• DIRECTIONS
Reproduce, character for character, the lines below from the first through the one with "of the corporation.". Leave pictures out.
---------- INFORMATION SHOWN
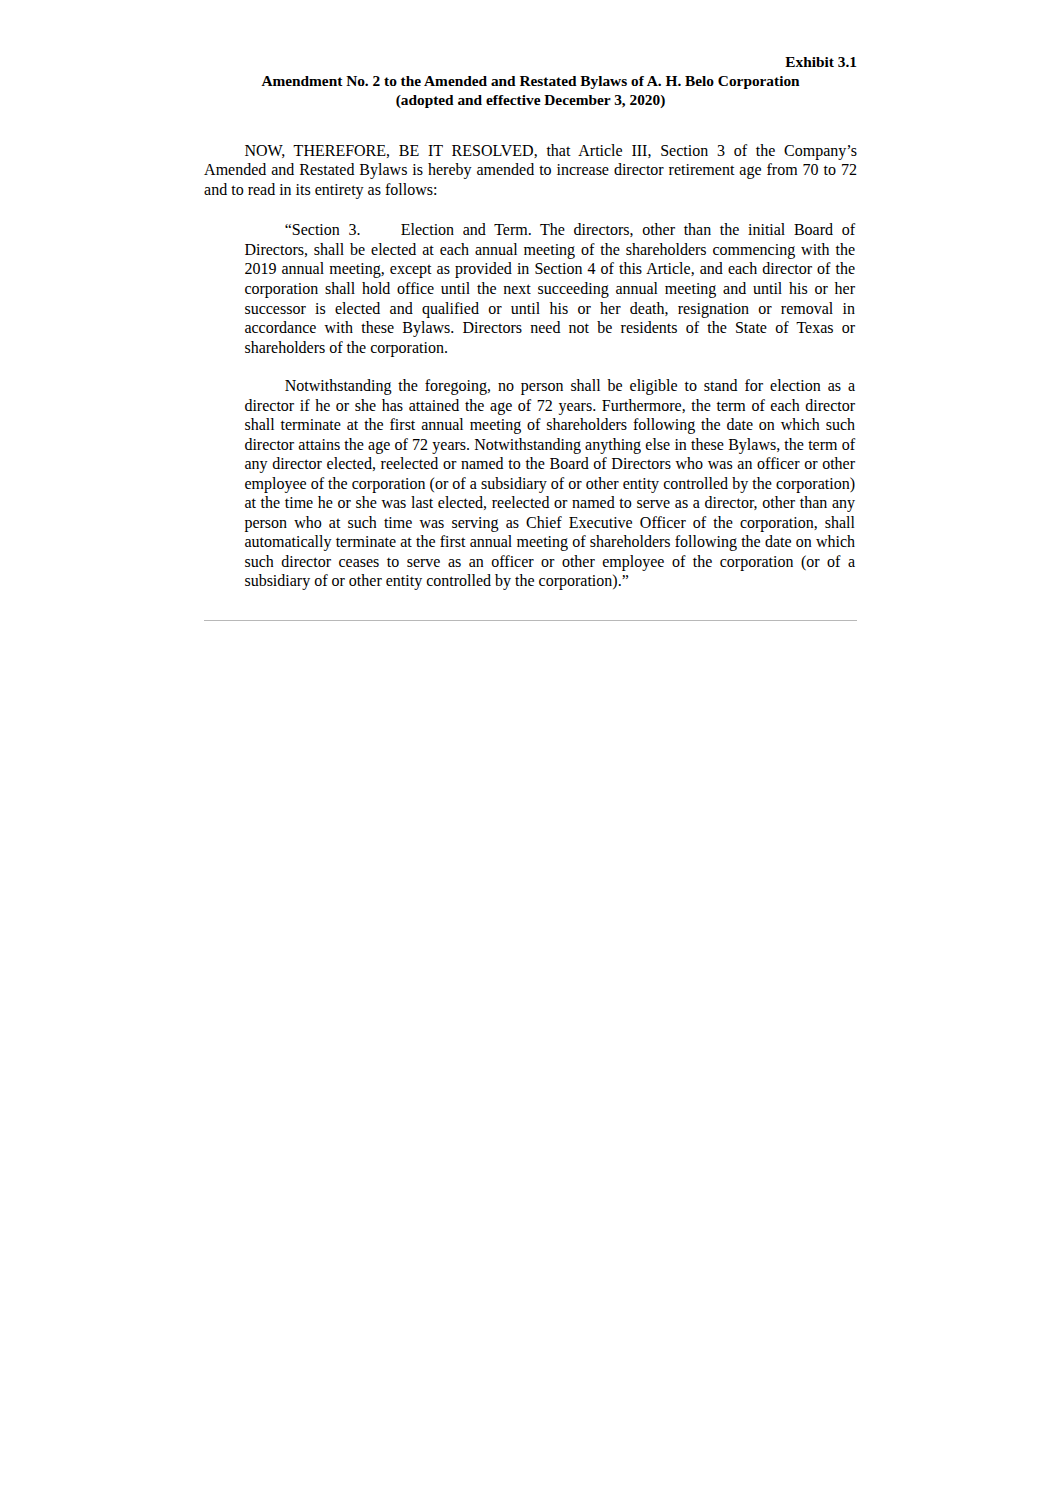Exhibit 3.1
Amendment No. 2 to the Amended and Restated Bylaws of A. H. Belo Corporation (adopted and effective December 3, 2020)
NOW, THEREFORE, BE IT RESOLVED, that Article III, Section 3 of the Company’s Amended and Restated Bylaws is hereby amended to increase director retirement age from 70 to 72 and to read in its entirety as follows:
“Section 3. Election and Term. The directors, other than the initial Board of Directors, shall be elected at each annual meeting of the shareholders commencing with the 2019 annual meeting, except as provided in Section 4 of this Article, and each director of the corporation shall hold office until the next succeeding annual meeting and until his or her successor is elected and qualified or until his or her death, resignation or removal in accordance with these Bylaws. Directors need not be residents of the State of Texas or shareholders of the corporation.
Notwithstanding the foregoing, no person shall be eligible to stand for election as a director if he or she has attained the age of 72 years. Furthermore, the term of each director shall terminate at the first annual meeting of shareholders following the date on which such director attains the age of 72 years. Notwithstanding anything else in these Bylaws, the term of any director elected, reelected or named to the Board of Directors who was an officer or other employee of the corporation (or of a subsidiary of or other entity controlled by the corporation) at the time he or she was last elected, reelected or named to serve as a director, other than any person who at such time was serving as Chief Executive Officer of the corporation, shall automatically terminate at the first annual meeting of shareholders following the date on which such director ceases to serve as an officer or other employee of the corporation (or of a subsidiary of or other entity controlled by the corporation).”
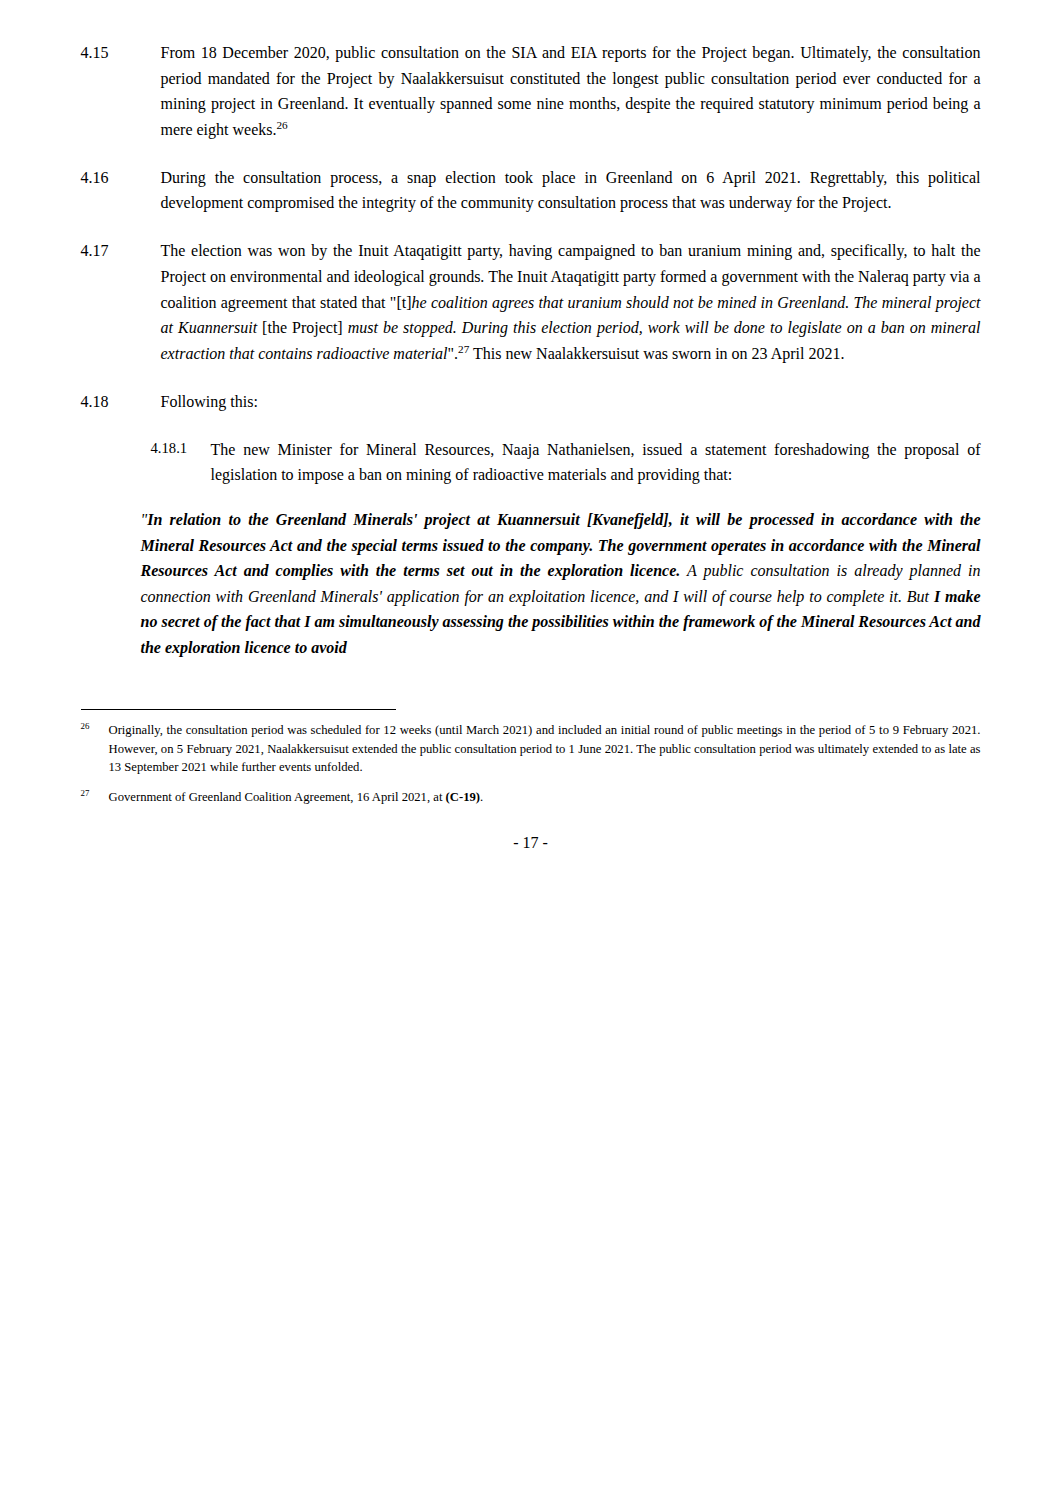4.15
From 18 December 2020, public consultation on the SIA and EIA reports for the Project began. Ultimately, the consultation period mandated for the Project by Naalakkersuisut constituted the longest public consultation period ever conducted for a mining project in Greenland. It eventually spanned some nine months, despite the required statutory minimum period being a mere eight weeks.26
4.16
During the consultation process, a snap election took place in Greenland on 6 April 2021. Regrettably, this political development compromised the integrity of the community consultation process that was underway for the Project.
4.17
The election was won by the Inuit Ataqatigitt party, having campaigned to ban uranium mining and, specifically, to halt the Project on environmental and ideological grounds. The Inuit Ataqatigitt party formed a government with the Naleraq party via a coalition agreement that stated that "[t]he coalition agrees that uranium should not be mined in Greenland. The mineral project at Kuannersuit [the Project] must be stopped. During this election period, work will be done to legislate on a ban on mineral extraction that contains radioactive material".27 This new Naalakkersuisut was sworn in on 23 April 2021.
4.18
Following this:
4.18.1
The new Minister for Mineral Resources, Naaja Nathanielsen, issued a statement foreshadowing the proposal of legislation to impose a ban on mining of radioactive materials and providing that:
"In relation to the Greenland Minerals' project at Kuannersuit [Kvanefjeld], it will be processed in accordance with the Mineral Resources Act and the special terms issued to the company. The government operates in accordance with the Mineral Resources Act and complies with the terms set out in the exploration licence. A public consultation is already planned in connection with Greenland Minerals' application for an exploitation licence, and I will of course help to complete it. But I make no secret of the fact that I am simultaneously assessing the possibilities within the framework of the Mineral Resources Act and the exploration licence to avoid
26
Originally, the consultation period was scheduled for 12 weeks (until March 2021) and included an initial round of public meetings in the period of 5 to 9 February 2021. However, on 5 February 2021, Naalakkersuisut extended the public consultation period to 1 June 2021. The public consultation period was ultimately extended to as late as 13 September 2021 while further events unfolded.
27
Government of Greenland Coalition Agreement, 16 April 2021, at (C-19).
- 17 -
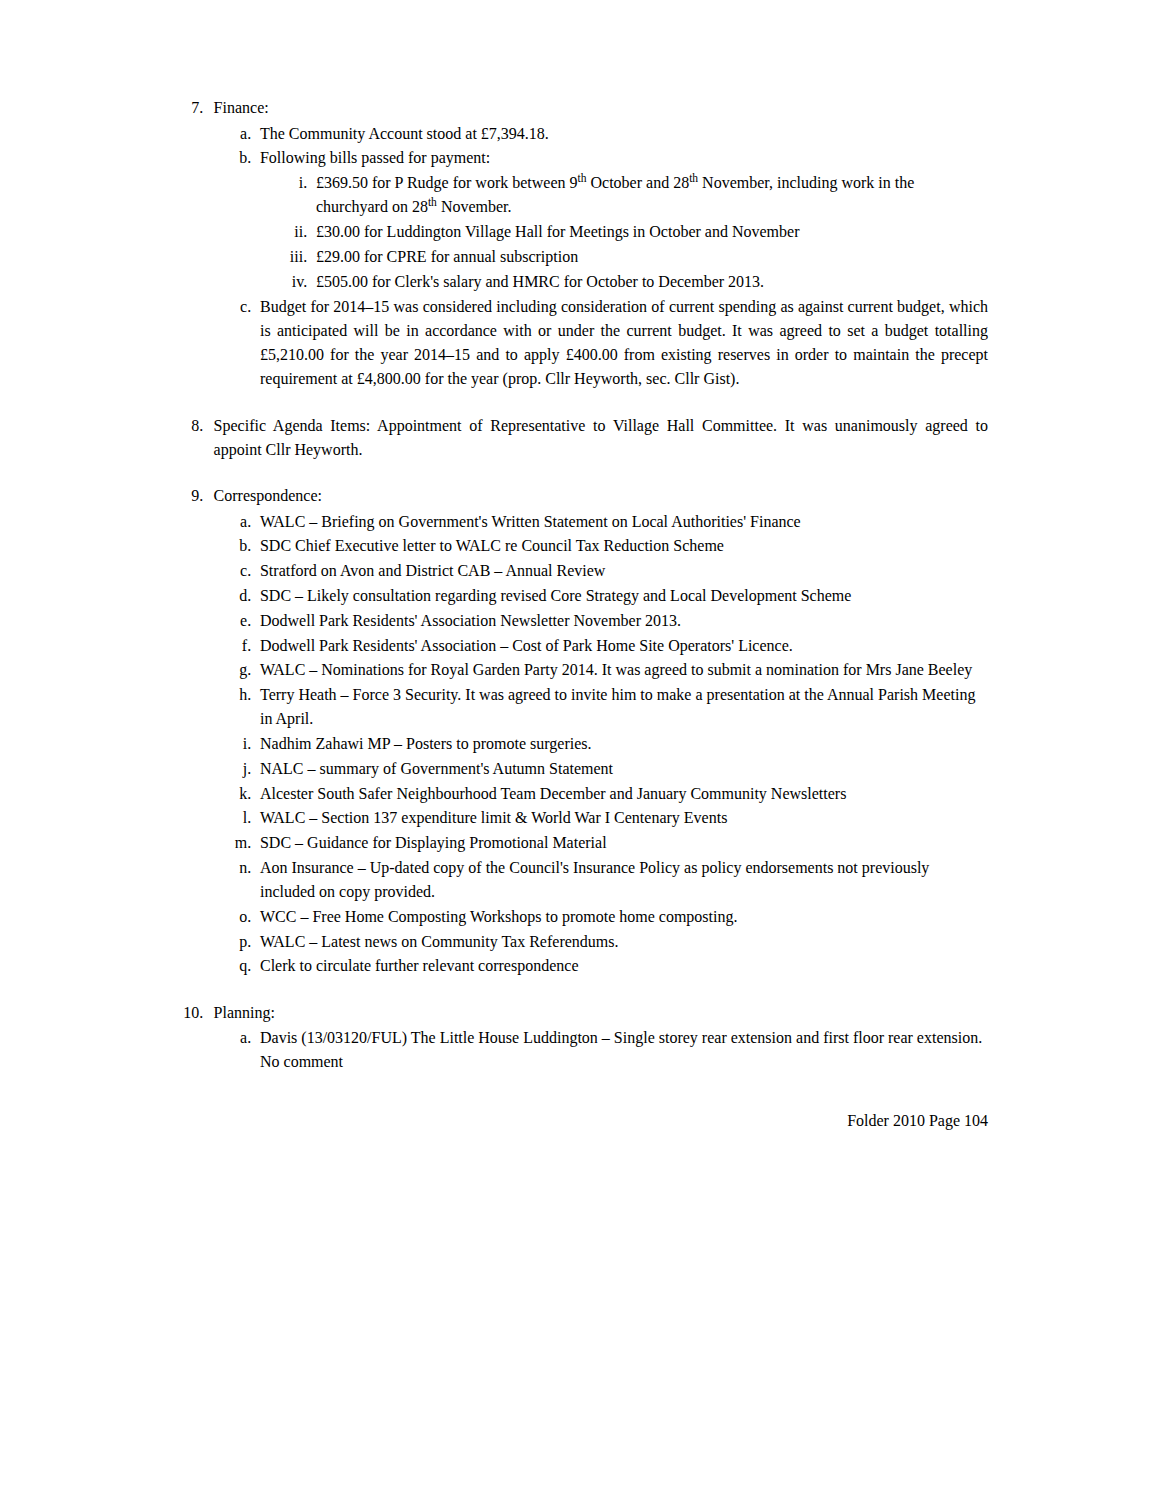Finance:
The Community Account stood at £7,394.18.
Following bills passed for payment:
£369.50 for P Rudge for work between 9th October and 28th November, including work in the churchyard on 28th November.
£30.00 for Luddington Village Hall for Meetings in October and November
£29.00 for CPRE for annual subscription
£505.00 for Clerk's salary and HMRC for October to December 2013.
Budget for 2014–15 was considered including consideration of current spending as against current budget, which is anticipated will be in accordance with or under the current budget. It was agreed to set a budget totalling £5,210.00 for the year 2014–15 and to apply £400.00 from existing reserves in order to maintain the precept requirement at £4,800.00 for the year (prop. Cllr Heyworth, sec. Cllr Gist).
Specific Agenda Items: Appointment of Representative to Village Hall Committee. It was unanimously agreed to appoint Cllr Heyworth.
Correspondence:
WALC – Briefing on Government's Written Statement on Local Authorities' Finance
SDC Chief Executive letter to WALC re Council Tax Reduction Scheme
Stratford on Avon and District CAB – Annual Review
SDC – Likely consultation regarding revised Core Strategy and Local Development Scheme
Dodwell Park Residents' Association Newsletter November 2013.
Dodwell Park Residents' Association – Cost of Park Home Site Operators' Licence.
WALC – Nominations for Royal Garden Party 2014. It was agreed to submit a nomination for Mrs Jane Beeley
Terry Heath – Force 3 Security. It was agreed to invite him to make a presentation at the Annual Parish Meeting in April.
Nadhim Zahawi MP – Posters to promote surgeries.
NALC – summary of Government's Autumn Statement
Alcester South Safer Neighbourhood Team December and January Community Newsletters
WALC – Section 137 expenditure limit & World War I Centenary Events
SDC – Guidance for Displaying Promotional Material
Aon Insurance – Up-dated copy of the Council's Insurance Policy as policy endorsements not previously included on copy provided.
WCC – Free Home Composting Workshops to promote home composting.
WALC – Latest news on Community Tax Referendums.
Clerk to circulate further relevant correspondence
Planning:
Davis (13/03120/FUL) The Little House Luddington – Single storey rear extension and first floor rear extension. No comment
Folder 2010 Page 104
--------------------
• RESPONSE
Exhibit 3.1
Amendment No. 2 to the Amended and Restated Bylaws of A. H. Belo Corporation (adopted and effective December 3, 2020)
NOW, THEREFORE, BE IT RESOLVED, that Article III, Section 3 of the Company’s Amended and Restated Bylaws is hereby amended to increase director retirement age from 70 to 72 and to read in its entirety as follows:
“Section 3. Election and Term. The directors, other than the initial Board of Directors, shall be elected at each annual meeting of the shareholders commencing with the 2019 annual meeting, except as provided in Section 4 of this Article, and each director of the corporation shall hold office until the next succeeding annual meeting and until his or her successor is elected and qualified or until his or her death, resignation or removal in accordance with these Bylaws. Directors need not be residents of the State of Texas or shareholders of the corporation.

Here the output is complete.